When he joined the proceedings, the understanding was that the Attorney-General would, as a friend of the court, play a neutral role.

This is also the position that the IEBC, as a non-aligned elections body, could have taken in court.

However, both the IEBC and the Attorney-General protected the same interests as the Jubilee respondents.

Denis Itumbi and Moses Kuria had filed an alternative petition against the IEBC. While the IEBC opposed the petitions by Odinga and Otieno, it remained neutral about the petition by Itumbi and Kuria, indicating that it would be happy with whatever decision the court made on the matter.

Also, the Jubilee lawyers and the Attorney-General had no problem with this alternative petition.

In the end, this is the only petition that succeeded in court, since those by Odinga and Otieno were dismissed.

Thus, everything that the Jubilee/IEBC/Attorney-General/Itumbi alliance wanted in court was granted.

Also, whatever the same side opposed was also disallowed by the court.

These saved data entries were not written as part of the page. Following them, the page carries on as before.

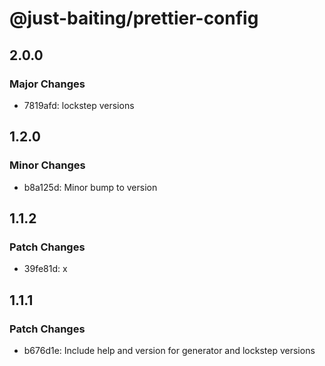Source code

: # @just-baiting/prettier-config

## 2.0.0

### Major Changes

- 7819afd: lockstep versions

## 1.2.0

### Minor Changes

- b8a125d: Minor bump to version

## 1.1.2

### Patch Changes

- 39fe81d: x

## 1.1.1

### Patch Changes

- b676d1e: Include help and version for generator and lockstep versions
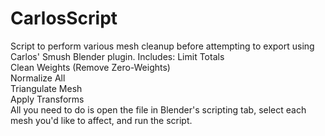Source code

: # CarlosScript
Script to perform various mesh cleanup before attempting to export using Carlos' Smush Blender plugin. Includes:
Limit Totals  
Clean Weights (Remove Zero-Weights)  
Normalize All  
Triangulate Mesh  
Apply Transforms  
All you need to do is open the file in Blender's scripting tab, select each mesh you'd like to affect, and run the script.
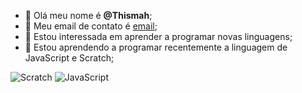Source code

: - 👋 Olá meu nome é **@Thismah**;
- 👀 Meu email de contato é [email](@crislayne.kierski@escola.pr.gov.br);
- 🌱 Estou interessada em aprender a programar novas linguagens;
- 💞️ Estou aprendendo a programar recentemente a linguagem de JavaScript e Scratch;


![Scratch](https://img.shields.io/badge/Scratch-4D97EF?style=for-the=badge&logo=Scratch&logoColor=white)
![JavaScript](https://img.shields.io/badge/JavaScript-323330?style=for-the=badge&logo=javascript&logoColor=F7D1E)

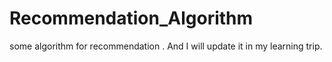 # Recommendation_Algorithm
some algorithm for recommendation .
And I will update it in my learning trip.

Conversely, disallowed everything Odinga or Otieno/Rajani wanted.

On this evidence, it is tempting to feel that the 2013 election petitions had an inexorable outcome, which nothing could have been done to change.

On the same evidence, Odinga’s initial position that he would not be going back to the Supreme Court may become understandable.

Besides these losses, the Supreme Court also provided a platform where Jubilee and IEBC lawyers displayed unbelievable arrogance.

JUBILEE LAWYERS

It is during these proceedings that the former chair of the IEBC demeaned Odinga variously, calling him “narcissistic”, and a “man used to ruin others as a sacrifice for his failures and ambitions”.

Throughout the proceedings, Jubilee lawyers patronised the court which took it in meekly.

It eventually became clear that these lawyers, rather than the court, were in control of the proceedings.

Other than the sense of injustice that a section of the population feels towards the results of the recently-concluded elections, the resulting electoral dispute must be decided by a court whose independence they have little faith in.

The Supreme Court has a difficult job. It must not only deal with the case immediately before it, but must do so in a manner that dispels the perception of injustice that its 2013 decision has come to represent.